In the world of motorsport you do not easily find much more than criticism, no matter on what level you participate or think your wisdom fits in.

After reading this piece written from Reghard Roets’ heart – from the same room in which he stores his love for motorsport and people, you will realise what passion is about and why a competition or search for people with talent, is all good and well, but a search for passionate talent – is crucial for success and progress.

I am so fortunate to have also experienced the hardest path to some success in motorsport and therefore, this article by Reghard truly clicked all the right buttons.

To the young ones out there – read and walk away if this piece does not make your heart pound and generate enthusiasm, if it does, stop worrying about anything else and start doing what you know your heart and soul want you to do in life.


Reghard Roets

I was sent this picture today…. I never even knew it existed and it made me both grateful and sad. I was still in school, 18 years old and preparing my own racecar, a Ray 83F formula Ford in 1991… it was winter as is evident of my dad’s jacket as that garage was open on the side.

Many years ago….


My friends were out jolling, most of my competitors also as they had race teams preparing their cars funded by their parents. I raced with wrestling boots and a painters overall that had elastic sewn in the sleeves by my gran, we never even heard of nomex
My dad paid for that very same engine to be rebuilt with money from his lounge suite that he sold….and it ran bearings while still running it in. This was the last season he helped me physically and financially before I tackled the motorsport world head on. My dad did me a huge favour by preparing me for a challenging world and learning to figure shit out myself.

Racing cars was my real education, it taught me that hard work doesn’t guarantee results, it merely delivers some luck and luck might just bring results…sometimes.

It taught me about finance, about spending your last cent even if you don’t have one. I figured out marketing although years too late.

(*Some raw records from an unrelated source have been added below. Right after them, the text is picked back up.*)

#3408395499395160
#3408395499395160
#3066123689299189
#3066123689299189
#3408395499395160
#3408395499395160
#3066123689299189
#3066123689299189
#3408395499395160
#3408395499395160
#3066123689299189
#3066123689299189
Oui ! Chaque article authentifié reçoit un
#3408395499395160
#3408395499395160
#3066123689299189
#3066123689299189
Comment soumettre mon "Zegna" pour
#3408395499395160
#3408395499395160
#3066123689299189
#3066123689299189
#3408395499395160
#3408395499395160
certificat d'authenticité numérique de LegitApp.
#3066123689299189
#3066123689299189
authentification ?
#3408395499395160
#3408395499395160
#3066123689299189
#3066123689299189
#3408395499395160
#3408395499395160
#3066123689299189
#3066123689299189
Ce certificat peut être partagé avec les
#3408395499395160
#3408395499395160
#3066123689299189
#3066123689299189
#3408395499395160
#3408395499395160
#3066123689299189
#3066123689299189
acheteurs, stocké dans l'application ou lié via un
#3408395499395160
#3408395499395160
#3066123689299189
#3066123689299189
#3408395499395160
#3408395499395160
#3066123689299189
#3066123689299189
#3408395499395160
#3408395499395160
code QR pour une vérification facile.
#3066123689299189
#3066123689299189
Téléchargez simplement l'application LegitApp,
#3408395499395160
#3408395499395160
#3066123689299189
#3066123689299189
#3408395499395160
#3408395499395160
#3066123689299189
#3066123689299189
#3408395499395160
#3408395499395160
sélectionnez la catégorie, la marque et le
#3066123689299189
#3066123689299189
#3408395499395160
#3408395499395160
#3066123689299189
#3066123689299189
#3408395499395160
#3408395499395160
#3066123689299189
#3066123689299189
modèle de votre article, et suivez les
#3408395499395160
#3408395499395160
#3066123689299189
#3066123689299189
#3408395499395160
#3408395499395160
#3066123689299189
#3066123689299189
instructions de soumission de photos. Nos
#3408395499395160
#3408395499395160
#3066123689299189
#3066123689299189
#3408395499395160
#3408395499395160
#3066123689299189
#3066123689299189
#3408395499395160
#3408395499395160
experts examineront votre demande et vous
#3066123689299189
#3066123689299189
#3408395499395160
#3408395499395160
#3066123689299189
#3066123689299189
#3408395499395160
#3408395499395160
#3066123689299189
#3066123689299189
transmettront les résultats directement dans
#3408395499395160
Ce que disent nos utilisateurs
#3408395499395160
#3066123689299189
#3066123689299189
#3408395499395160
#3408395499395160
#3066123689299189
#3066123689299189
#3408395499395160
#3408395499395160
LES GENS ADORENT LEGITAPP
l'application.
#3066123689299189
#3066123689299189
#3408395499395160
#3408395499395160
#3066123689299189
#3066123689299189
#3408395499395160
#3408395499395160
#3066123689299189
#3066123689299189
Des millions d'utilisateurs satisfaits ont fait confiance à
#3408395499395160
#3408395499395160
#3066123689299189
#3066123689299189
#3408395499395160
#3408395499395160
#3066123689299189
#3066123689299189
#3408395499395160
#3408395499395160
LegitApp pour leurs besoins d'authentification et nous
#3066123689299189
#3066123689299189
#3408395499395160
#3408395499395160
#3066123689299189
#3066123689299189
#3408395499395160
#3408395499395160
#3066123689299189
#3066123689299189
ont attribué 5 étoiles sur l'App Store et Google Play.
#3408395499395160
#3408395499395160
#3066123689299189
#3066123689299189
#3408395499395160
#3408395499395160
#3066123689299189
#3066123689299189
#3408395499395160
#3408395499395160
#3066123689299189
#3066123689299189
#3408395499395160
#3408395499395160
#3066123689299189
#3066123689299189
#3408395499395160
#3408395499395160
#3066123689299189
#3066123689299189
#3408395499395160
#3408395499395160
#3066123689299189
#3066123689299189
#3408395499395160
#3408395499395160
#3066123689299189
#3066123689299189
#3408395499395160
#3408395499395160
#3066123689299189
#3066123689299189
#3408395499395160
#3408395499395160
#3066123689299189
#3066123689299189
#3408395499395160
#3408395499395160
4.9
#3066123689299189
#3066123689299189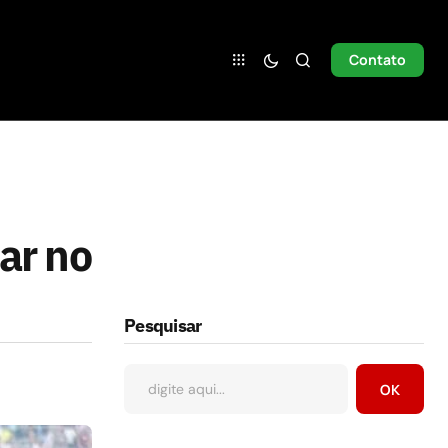
Contato
ar no
Pesquisar
OK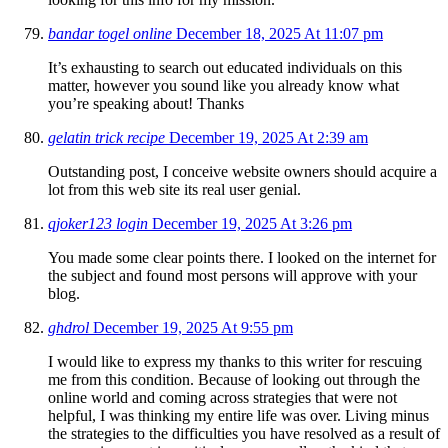
bandar togel online
December 18, 2025 At 11:07 pm
It’s exhausting to search out educated individuals on this
matter, however you sound like you already know what
you’re speaking about! Thanks
gelatin trick recipe
December 19, 2025 At 2:39 am
Outstanding post, I conceive website owners should acquire a
lot from this web site its real user genial.
qjoker123 login
December 19, 2025 At 3:26 pm
You made some clear points there. I looked on the internet for
the subject and found most persons will approve with your
blog.
ghdrol
December 19, 2025 At 9:55 pm
I would like to express my thanks to this writer for rescuing
me from this condition. Because of looking out through the
online world and coming across strategies that were not
helpful, I was thinking my entire life was over. Living minus
the strategies to the difficulties you have resolved as a result of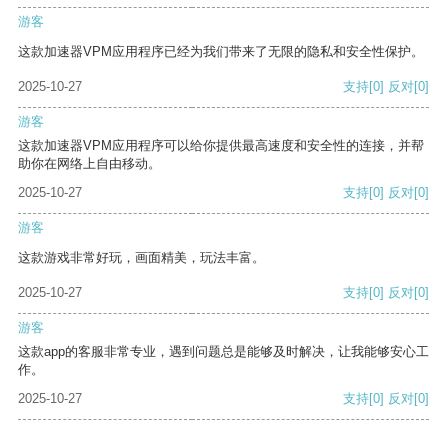
游客
这款加速器VPM应用程序已经为我们带来了无限的隐私和安全性保护。
2025-10-27
支持
[0]
反对
[0]
游客
这款加速器VPM应用程序可以给你提供最高速度和安全性的连接，并帮
助你在网络上自由移动。
2025-10-27
支持
[0]
反对
[0]
游客
这款游戏非常好玩，画面精美，玩法丰富。
2025-10-27
支持
[0]
反对
[0]
游客
这款app的客服非常专业，遇到问题总是能够及时解决，让我能够安心工
作。
2025-10-27
支持
[0]
反对
[0]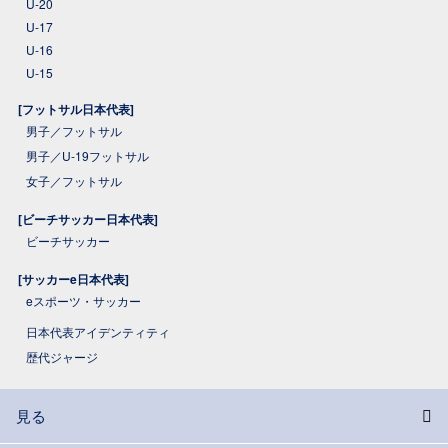
U-20
U-17
U-16
U-15
[フットサル日本代表]
男子／フットサル
男子／U-19フットサル
女子／フットサル
[ビーチサッカー日本代表]
ビーチサッカー
[サッカーe日本代表]
eスポーツ・サッカー
日本代表アイデンティティ
歴代ジャージ
見る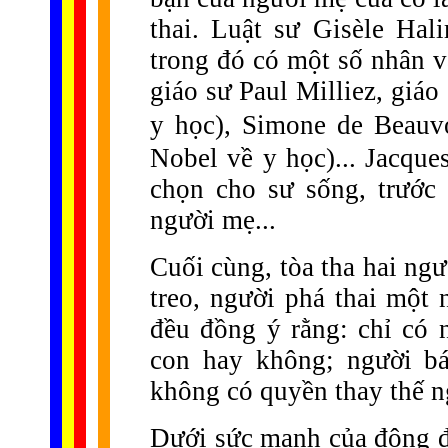
thai. Luật sư Gisèle Ha
trong đó có một số nhân v
giáo sư Paul Milliez, giá
y học), Simone de Beauvo
Nobel về y học)... Jacqu
chọn cho sư sống, trước
người mẹ...
Cuối cùng, tòa tha hai ng
treo, người phá thai một 
đều đồng ý rằng: chỉ có
con hay không; người bá
không có quyền thay thế n
Dưới sức mạnh của đông đ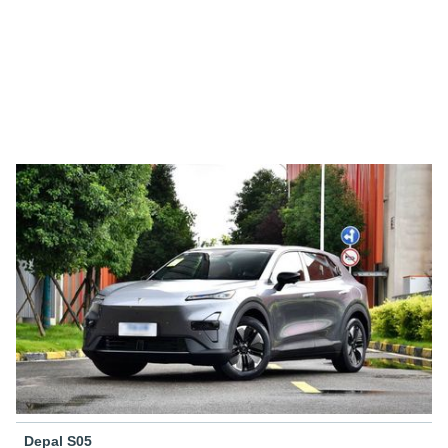
Depal S05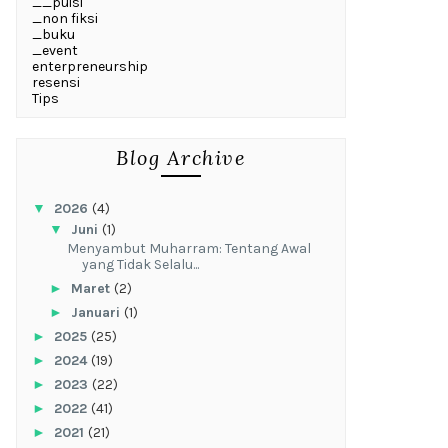
__puisi
_non fiksi
_buku
_event
enterpreneurship
resensi
Tips
Blog Archive
▼
2026
(4)
▼
Juni
(1)
Menyambut Muharram: Tentang Awal
yang Tidak Selalu...
►
Maret
(2)
►
Januari
(1)
►
2025
(25)
►
2024
(19)
►
2023
(22)
►
2022
(41)
►
2021
(21)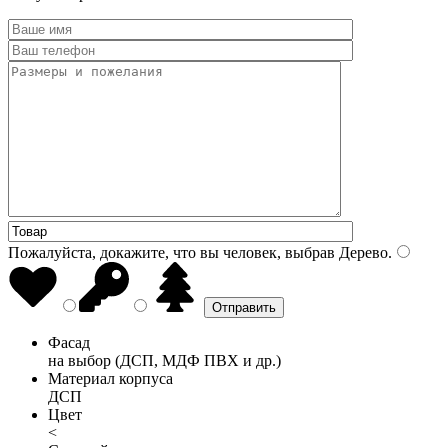
Пожалуйста, докажите, что вы человек, выбрав
Дерево
.
Фасад
на выбор (ДСП, МДФ ПВХ и др.)
Материал корпуса
ДСП
Цвет
<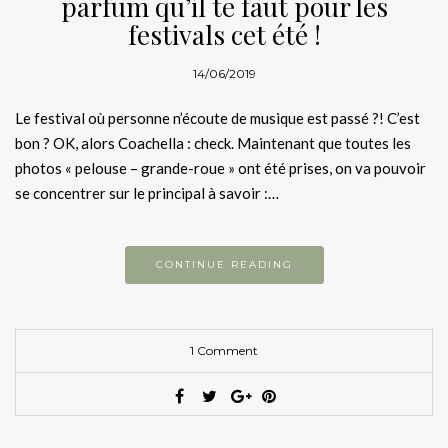
parfum qu’il te faut pour les
festivals cet été !
14/06/2019
Le festival où personne n’écoute de musique est passé ?! C’est
bon ? OK, alors Coachella : check. Maintenant que toutes les
photos « pelouse – grande-roue » ont été prises, on va pouvoir
se concentrer sur le principal à savoir :…
CONTINUE READING
1 Comment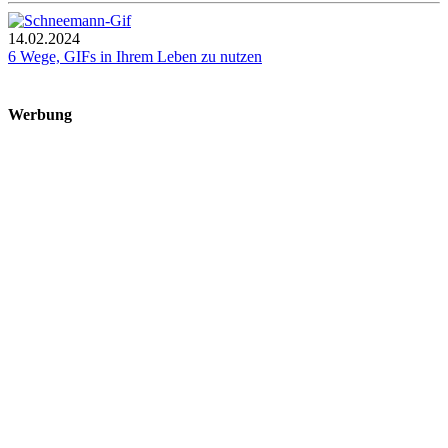
14.02.2024
6 Wege, GIFs in Ihrem Leben zu nutzen
Werbung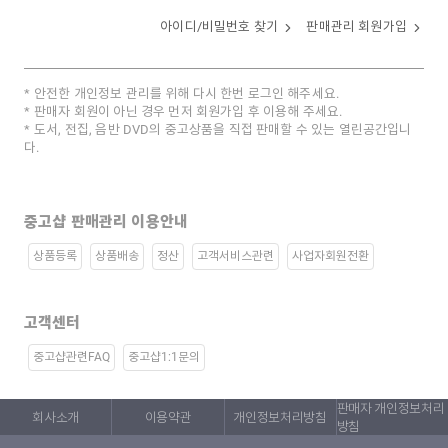
아이디/비밀번호 찾기
판매관리 회원가입
안전한 개인정보 관리를 위해 다시 한번 로그인 해주세요.
판매자 회원이 아닌 경우 먼저 회원가입 후 이용해 주세요.
도서, 전집, 음반 DVD의 중고상품을 직접 판매할 수 있는 열린공간입니
다.
중고샵 판매관리 이용안내
상품등록
상품배송
정산
고객서비스관련
사업자회원전환
고객센터
중고샵관련FAQ
중고샵1:1문의
판매자 개인정보처리
회사소개
이용약관
개인정보처리방침
방침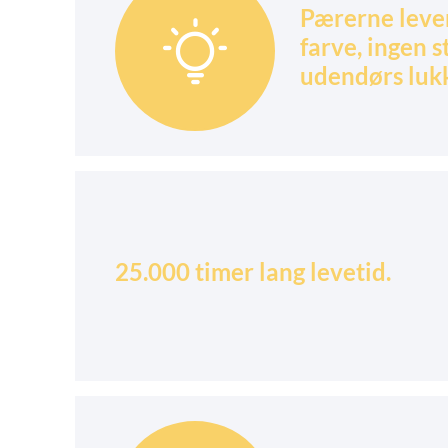
Pærerne lever

farve, ingen s
udendørs luk
25.000 timer lang levetid.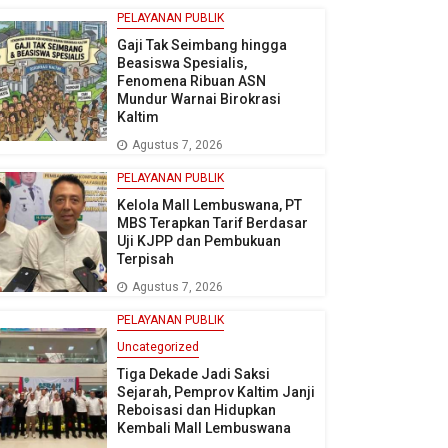
PELAYANAN PUBLIK
Gaji Tak Seimbang hingga
Beasiswa Spesialis,
Fenomena Ribuan ASN
Mundur Warnai Birokrasi
Kaltim
Agustus 7, 2026
PELAYANAN PUBLIK
Kelola Mall Lembuswana, PT
MBS Terapkan Tarif Berdasar
Uji KJPP dan Pembukuan
Terpisah
Agustus 7, 2026
PELAYANAN PUBLIK
Uncategorized
Tiga Dekade Jadi Saksi
Sejarah, Pemprov Kaltim Janji
Reboisasi dan Hidupkan
Kembali Mall Lembuswana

I learnt how many crooked, lying and thieving people there are in the world but also how many good, caring and giving people there are.

The good ones are usually the biggest surprises.

This sport taught me to weld, fabricate, machine, build race engines, do wheel alignment, repair fibreglass, spray paint, reverse a trailer but most of all it taught me about perseverance.

I raced for 10 years towing my own car around the country before I flew to a race for the first time and it felt like winning the lottery!

I’m not sharing these facts because I want pity, but rather because I’m grateful and extremely privileged to have received so much in return.

I remember speaking to a team mate years later, spitting his dummy out because he didn’t get a salary raise for driving his racecar, I also remember rushing to the track in Cape Town after towing through the night and hearing a young competitor complain about the lack of legroom in the plane and I promised myself to never be one of those guys.

All the competitors that toiled to race will always have a special bond, whether it was fixing your rival’s trailer next to the road in Colesberg or lending him a gear ratio that might give him the upper hand in the next race. The guys with heart, gees or just a good helping of plain old dogfuck…you know who you are.

My best friends today are still some of those chaps.I have been making a mental note for years of every person who helped me along the way and trust me it is a huge list!

One day I will share it.

I raced a total of 22 years full time, raced for factory teams, been South African champion and caused much chaos on and off track.

We were a naughty bunch, most stories are cringe worthy and many are hard to believe as they were just plain crazy and/or stupid.

I still compete in the odd event and often bump into old friends and racers.

This sport of ours is an amazing sport, yet not everyone will agree…..I suppose you had to be there.